He was being questioned by the department’s senior specialist on health and safety in construction, Phumudzo Maphaha, who is chairing the inquiry.

“Were you below the slab when it fell? What did you do when the slab collapsed?” Maphaha asked.

Mohale said he was under the huge slab, but near the edge.

Testifying through an interpreter, Mohale said at the time of the collapse some workers wore protective clothing like boots, overalls, and helmets, and others did not.

It had been supplied, but there was no instruction about wearing it.

The inquiry is probing the collapse of part of a luxury house in the Meyersdal Eco Estate, near Alberton on the East Rand, in which seven people were killed on August 18. Nine workers were injured.

The department established the commission of inquiry under the Occupational Health and Safety Act.

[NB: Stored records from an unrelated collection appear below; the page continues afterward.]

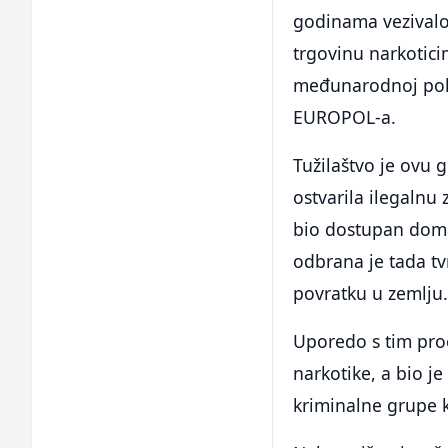
godinama vezivalo 
trgovinu narkotici
međunarodnoj polic
EUROPOL-a.
Tužilaštvo je ovu 
ostvarila ilegalnu
bio dostupan doma
odbrana je tada t
povratku u zemlju
Uporedo s tim pro
narkotike, a bio j
kriminalne grupe 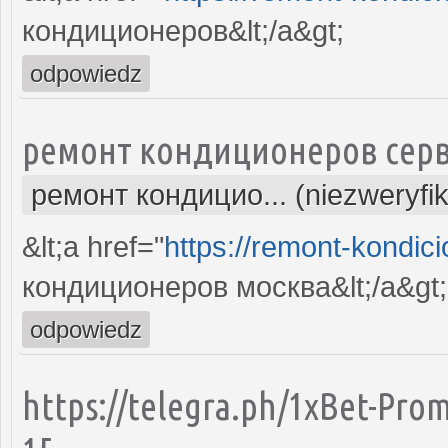
кондиционеров&lt;/a&gt;
odpowiedz
ремонт кондиционеров серв
ремонт кондицио... (niezweryfi
&lt;a href="
https://remont-kondici
кондиционеров москва&lt;/a&gt;
odpowiedz
https://telegra.ph/1xBet-Pro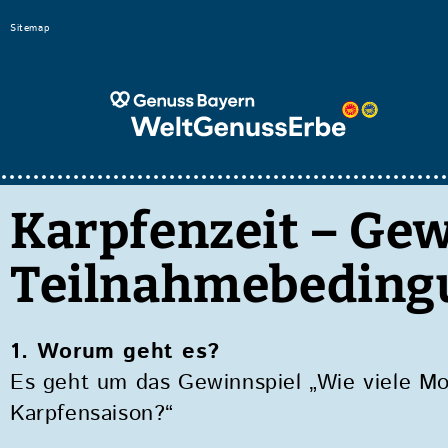
Bitte
Sitemap
beachten
Sie,
dass
diese
Seite
ein
Karpfenzeit – Gew
Zugänglichkeitssystem
verwendet.
Teilnahmebeding
drücken
Sie
1. Worum geht es?
Control-
Es geht um das Gewinnspiel „Wie viele Mo
F10,
Karpfensaison?“
um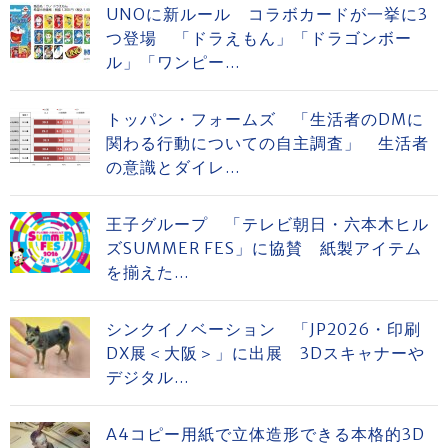
UNOに新ルール コラボカードが一挙に3
つ登場 「ドラえもん」「ドラゴンボー
ル」「ワンピー...
トッパン・フォームズ 「生活者のDMに
関わる行動についての自主調査」 生活者
の意識とダイレ...
王子グループ 「テレビ朝日・六本木ヒル
ズSUMMER FES」に協賛 紙製アイテム
を揃えた...
シンクイノベーション 「JP2026・印刷
DX展＜大阪＞」に出展 3Dスキャナーや
デジタル...
A4コピー用紙で立体造形できる本格的3D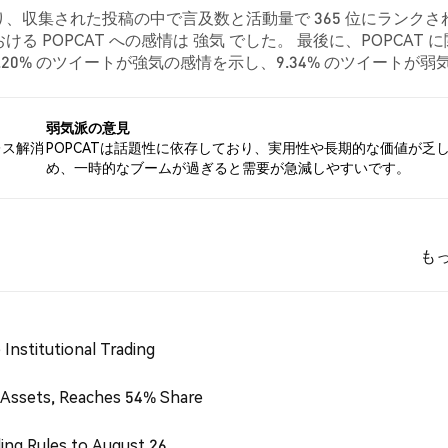
ており、収集された投稿の中で言及数と活動量で 365 位にランクさ
 POPCAT への感情は 強気 でした。 最後に、POPCAT 
26.20% のツイートが強気の感情を示し、9.34% のツイートが弱
対して中立的でした。 これらの感情分析は 332 件のツイートに基
弱気派の意見
レス解消
POPCATは話題性に依存しており、実用性や長期的な価値が乏
め、一時的なブームが過ぎると需要が急減しやすいです。
も
Institutional Trading
 Assets, Reaches 54% Share
ing Rules to August 26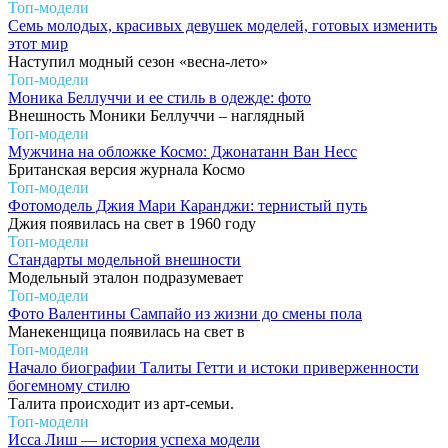
Топ-модели
Семь молодых, красивых девушек моделей, готовых изменить
этот мир
Наступил модный сезон «весна-лето»
Топ-модели
Моника Беллуччи и ее стиль в одежде: фото
Внешность Моники Беллуччи – наглядный
Топ-модели
Мужчина на обложке Космо: Джонатанн Ван Несс
Британская версия журнала Космо
Топ-модели
Фотомодель Джия Мари Каранджи: тернистый путь
Джия появилась на свет в 1960 году
Топ-модели
Стандарты модельной внешности
Модельный эталон подразумевает
Топ-модели
Фото Валентины Сампайо из жизни до смены пола
Манекенщица появилась на свет в
Топ-модели
Начало биографии Талиты Гетти и истоки приверженности
богемному стилю
Талита происходит из арт-семьи.
Топ-модели
Исса Лиш — история успеха модели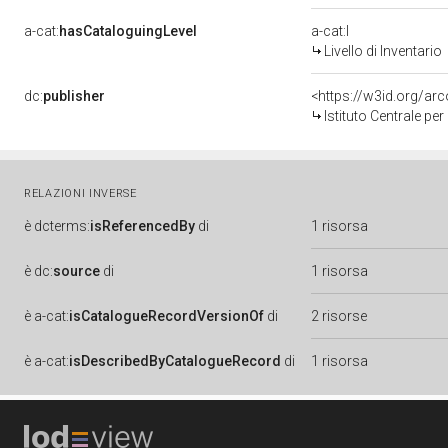
a-cat:
hasCataloguingLevel
a-cat:I
Livello di Inventario
dc:
publisher
<https://w3id.org/a
Istituto Centrale pe
RELAZIONI INVERSE
è
dcterms:
isReferencedBy
di
1 risorsa
è
dc:
source
di
1 risorsa
è
a-cat:
isCatalogueRecordVersionOf
di
2 risorse
è
a-cat:
isDescribedByCatalogueRecord
di
1 risorsa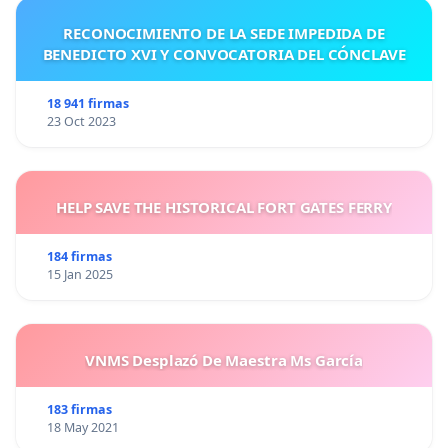
RECONOCIMIENTO DE LA SEDE IMPEDIDA DE
BENEDICTO XVI Y CONVOCATORIA DEL CÓNCLAVE
18 941 firmas
23 Oct 2023
HELP SAVE THE HISTORICAL FORT GATES FERRY
184 firmas
15 Jan 2025
VNMS Desplazó De Maestra Ms García
183 firmas
18 May 2021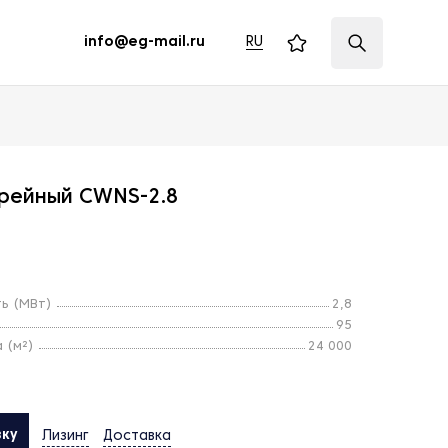
RU
info@eg-mail.ru
грейный CWNS-2.8
ь (МВт)
2,8
95
 (м²)
24 000
вку
Лизинг
Доставка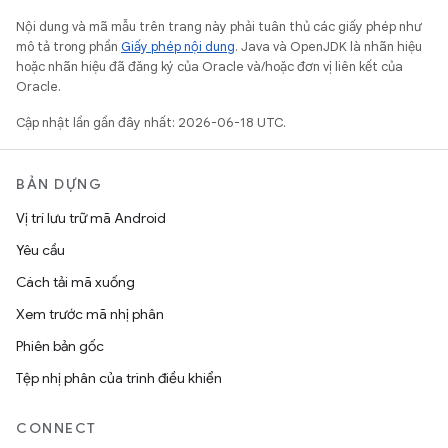
Nội dung và mã mẫu trên trang này phải tuân thủ các giấy phép như
mô tả trong phần
Giấy phép nội dung
. Java và OpenJDK là nhãn hiệu
hoặc nhãn hiệu đã đăng ký của Oracle và/hoặc đơn vị liên kết của
Oracle.
Cập nhật lần gần đây nhất: 2026-06-18 UTC.
BẢN DỰNG
Vị trí lưu trữ mã Android
Yêu cầu
Cách tải mã xuống
Xem trước mã nhị phân
Phiên bản gốc
Tệp nhị phân của trình điều khiển
CONNECT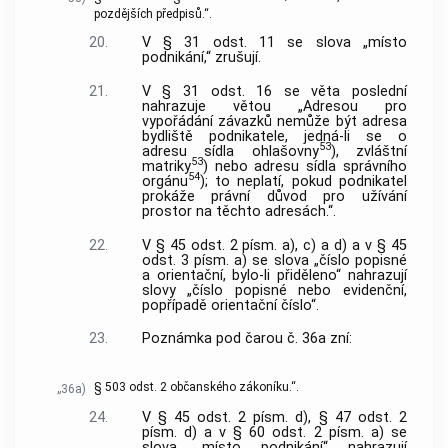
pozdějších předpisů.“.
20.
V § 31 odst. 11 se slova „místo
podnikání,“ zrušují.
21.
V § 31 odst. 16 se věta poslední
nahrazuje větou „Adresou pro
vypořádání závazků nemůže být adresa
bydliště podnikatele, jedná-li se o
53
adresu sídla ohlašovny
), zvláštní
53
matriky
) nebo adresu sídla správního
54
orgánu
); to neplatí, pokud podnikatel
prokáže právní důvod pro užívání
prostor na těchto adresách.“.
22.
V § 45 odst. 2 písm. a), c) a d) a v § 45
odst. 3 písm. a) se slova „číslo popisné
a orientační, bylo-li přiděleno“ nahrazují
slovy „číslo popisné nebo evidenční,
popřípadě orientační číslo“.
23.
Poznámka pod čarou č. 36a zní:
§ 503 odst. 2 občanského zákoníku.“.
„36a)
24.
V § 45 odst. 2 písm. d), § 47 odst. 2
písm. d) a v § 60 odst. 2 písm. a) se
slova „místo podnikání“ nahrazují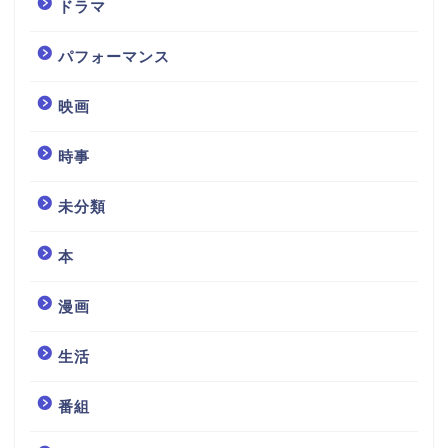
ドラマ
パフォーマンス
映画
時事
未分類
本
漫画
生活
番組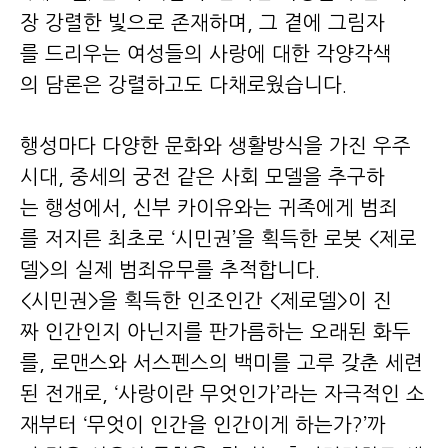
장 강렬한 빛으로 존재하며, 그 곁에 그림자
를 드리우는 여성들의 사랑에 대한 각양각색
의 담론은 강렬하고도 다채로웠습니다.
행성마다 다양한 문화와 생활방식을 가진 우주
시대, 중세의 궁전 같은 사회 모델을 추구하
는 행성에서, 신부 카이유와는 귀족에게 범죄
를 저지른 최초로 ‘시민권’을 획득한 로봇 <제로
델>의 실제 범죄유무를 추적합니다.
<시민권>을 획득한 인조인간 <제로델>이 진
짜 인간인지 아닌지를 판가름하는 오래된 화두
를, 로맨스와 서스펜스의 백미를 고루 갖춘 세련
된 전개로, ‘사랑이란 무엇인가’라는 자극적인 소
재부터 ‘무엇이 인간을 인간이게 하는가?’까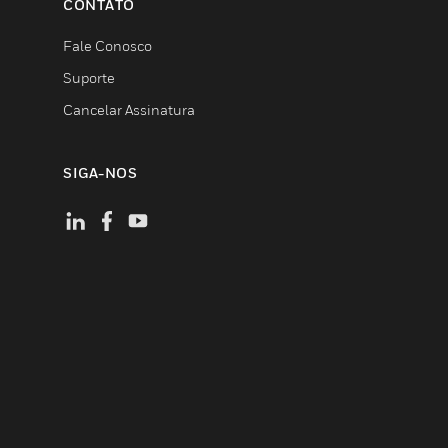
CONTATO
Fale Conosco
Suporte
Cancelar Assinatura
SIGA-NOS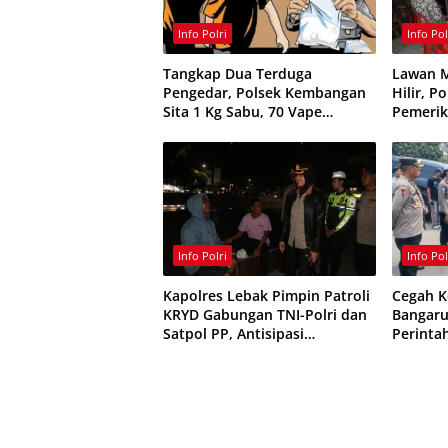
Info Polri
Info Pol
Tangkap Dua Terduga
Lawan M
Pengedar, Polsek Kembangan
Hilir, P
Sita 1 Kg Sabu, 70 Vape
Pemerik
Etomidate dan 75 Ribu Butir
Obat Keras
Info Polri
Info Pol
Kapolres Lebak Pimpin Patroli
Cegah K
KRYD Gabungan TNI-Polri dan
Bangaru
Satpol PP, Antisipasi
Perint
Curanmor hingga Balap Liar
Rambu L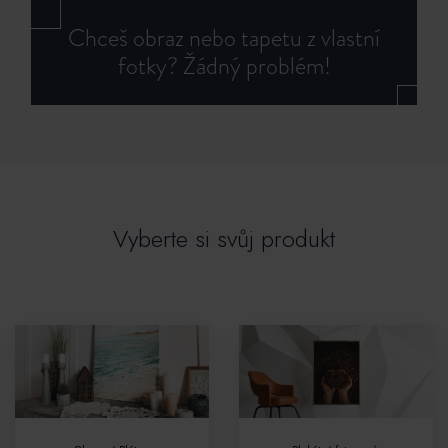
Chceš obraz nebo tapetu z vlastní
fotky? Žádný problém!
Vyberte si svůj produkt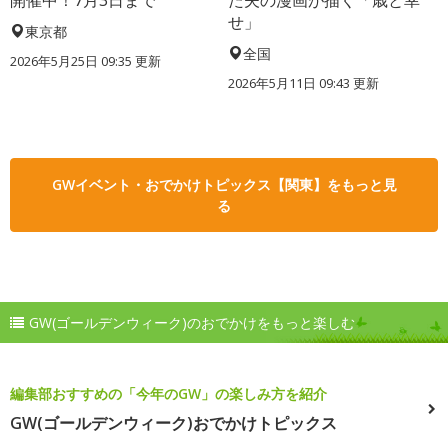
開催中！7月3日まで
た夫の漫画が描く「歳と幸
せ」
東京都
全国
2026年5月25日 09:35 更新
2026年5月11日 09:43 更新
GWイベント・おでかけトピックス【関東】をもっと見
る
GW(ゴールデンウィーク)のおでかけをもっと楽しむ
編集部おすすめの「今年のGW」の楽しみ方を紹介
GW(ゴールデンウィーク)おでかけトピックス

“The section 32 hearing is appointed to investigate acts of negligence that resulted in occupational injuries and death of workers,” the department said in a statement on Monday.

Principal inspector of the department Christo du Preez and specialist inspector Lesibe Raphela were serving as commissioners in the probe.

Those expected to testify before the inquiry include the owner of the house, workers, the foreman, insurer(s), designer, the Engineering Council of SA, the National Home Builders Registration Council, and the National Regulator for Compulsory Specifications.